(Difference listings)
◆ ◆ ◆ ◆ ◆
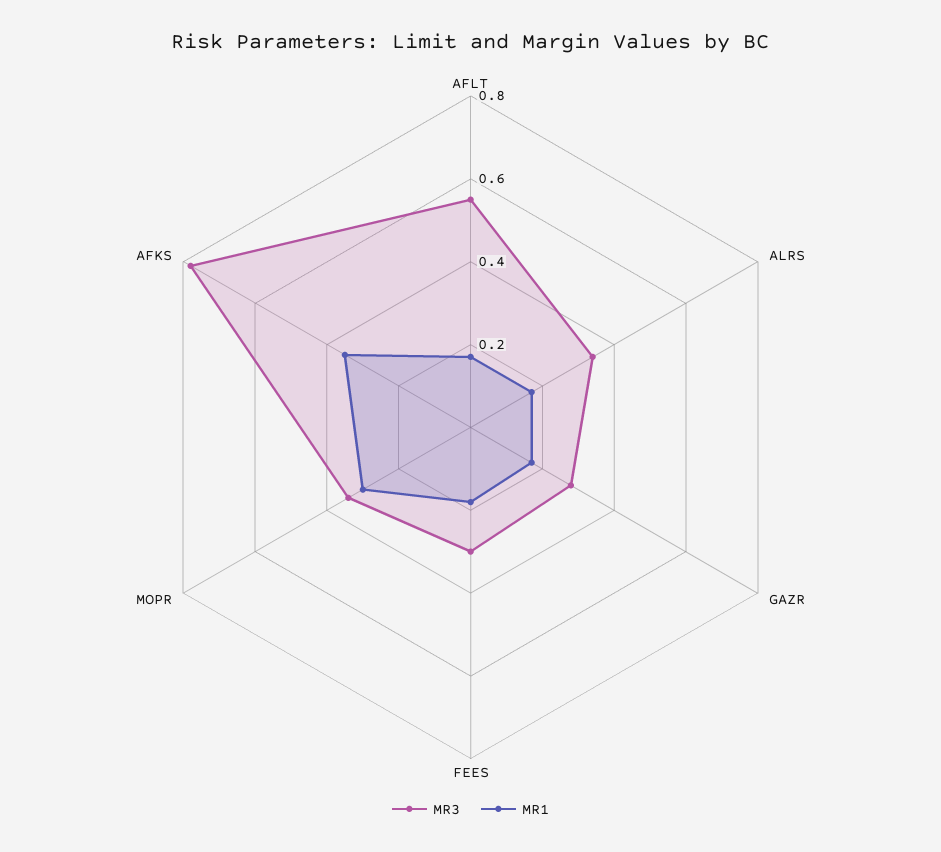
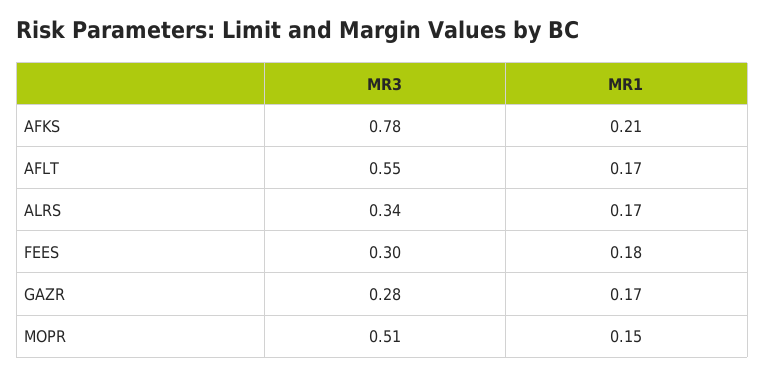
  {
    "MR3": {
      "AFLT": 0.55,
      "ALRS": 0.34,
      "GAZR": 0.28,
      "FEES": 0.3,
-     "MOPR": 0.35,
+     "MOPR": 0.51,
      "AFKS": 0.78
    },
    "MR1": {
      "AFLT": 0.17,
      "ALRS": 0.17,
      "GAZR": 0.17,
      "FEES": 0.18,
-     "MOPR": 0.3,
+     "MOPR": 0.15,
-     "AFKS": 0.35
+     "AFKS": 0.21
    }
  }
◆ ◆ ◆ ◆ ◆
Return all of the records above exactly as written. Omit each picture.

**Task output**
  {
    "MR3": {
      "AFLT": 0.55,
      "ALRS": 0.34,
      "GAZR": 0.28,
      "FEES": 0.3,
-     "MOPR": 0.35,
+     "MOPR": 0.51,
      "AFKS": 0.78
    },
    "MR1": {
      "AFLT": 0.17,
      "ALRS": 0.17,
      "GAZR": 0.17,
      "FEES": 0.18,
-     "MOPR": 0.3,
+     "MOPR": 0.15,
-     "AFKS": 0.35
+     "AFKS": 0.21
    }
  }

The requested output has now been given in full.